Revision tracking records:
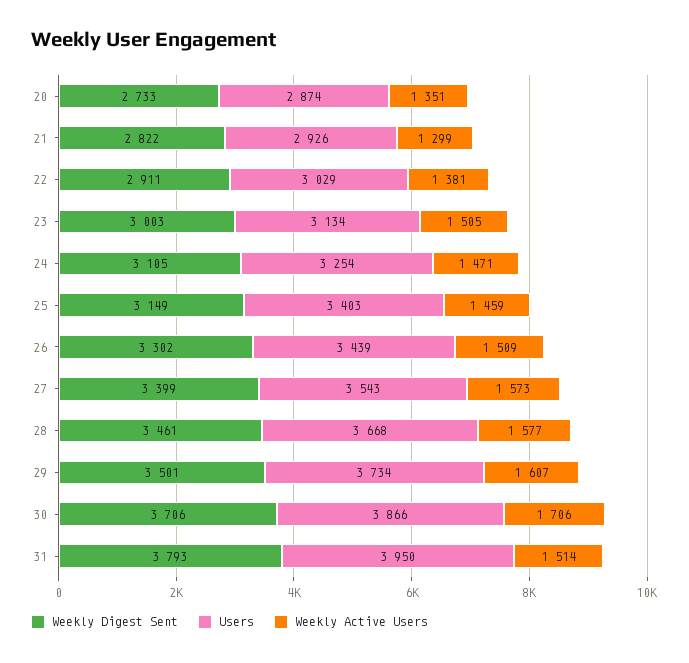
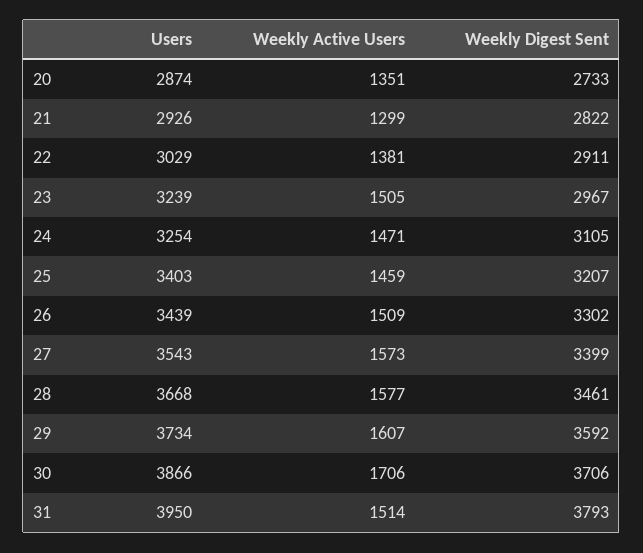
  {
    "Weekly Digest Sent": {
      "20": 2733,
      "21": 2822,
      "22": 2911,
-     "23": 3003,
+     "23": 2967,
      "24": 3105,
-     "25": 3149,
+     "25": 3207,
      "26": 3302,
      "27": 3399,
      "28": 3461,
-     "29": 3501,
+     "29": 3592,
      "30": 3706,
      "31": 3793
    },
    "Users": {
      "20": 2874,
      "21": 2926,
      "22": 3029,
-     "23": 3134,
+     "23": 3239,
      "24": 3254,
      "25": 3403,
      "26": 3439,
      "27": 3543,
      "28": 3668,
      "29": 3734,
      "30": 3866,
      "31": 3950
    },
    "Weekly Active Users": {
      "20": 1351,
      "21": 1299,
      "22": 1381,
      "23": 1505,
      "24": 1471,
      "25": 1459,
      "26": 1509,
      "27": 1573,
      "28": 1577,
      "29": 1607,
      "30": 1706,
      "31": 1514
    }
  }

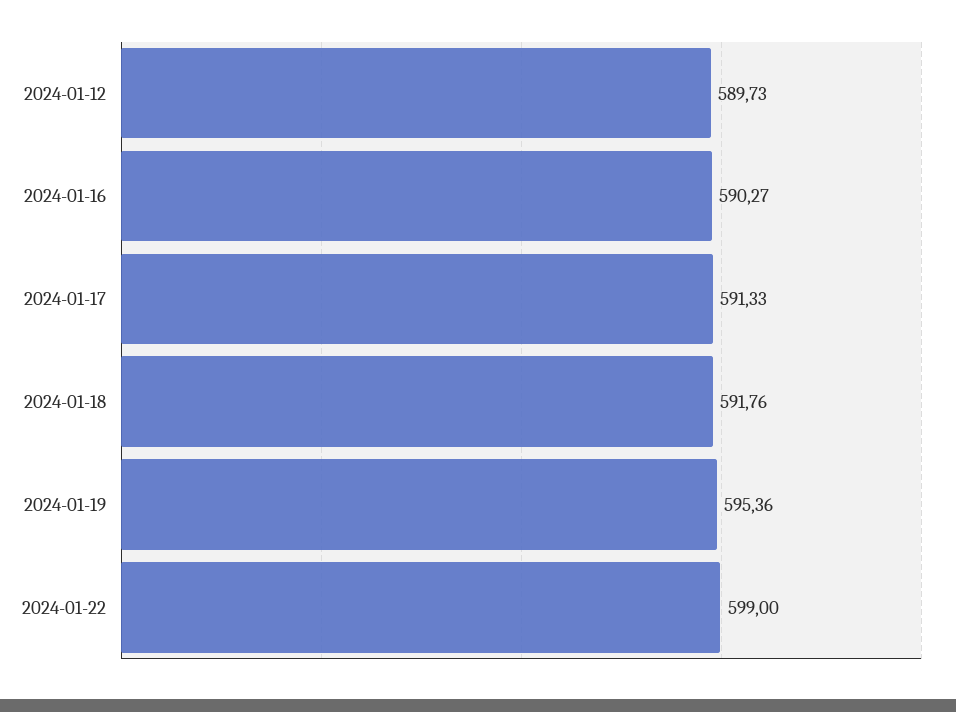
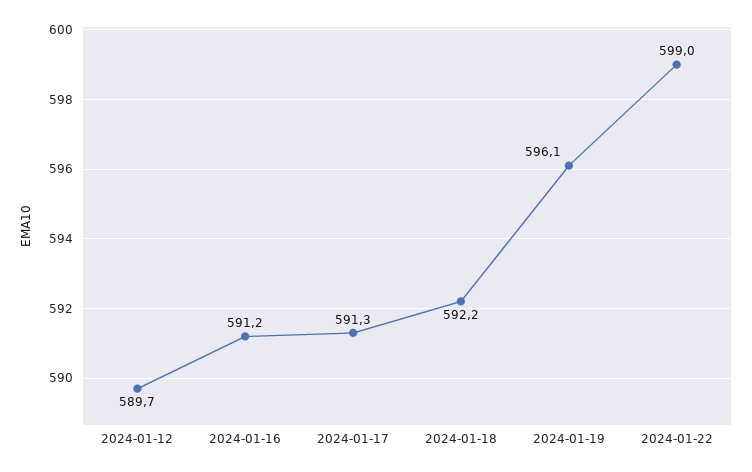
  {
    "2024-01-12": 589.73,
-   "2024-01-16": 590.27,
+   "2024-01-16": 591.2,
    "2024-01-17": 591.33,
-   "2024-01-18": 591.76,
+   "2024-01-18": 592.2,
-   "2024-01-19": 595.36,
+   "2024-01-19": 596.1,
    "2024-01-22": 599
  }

WHAT IS EXPECTED: Count the lines in the entries above where the string "Weekly" shows up, and give that number only.

PROBLEM SOLUTION: 2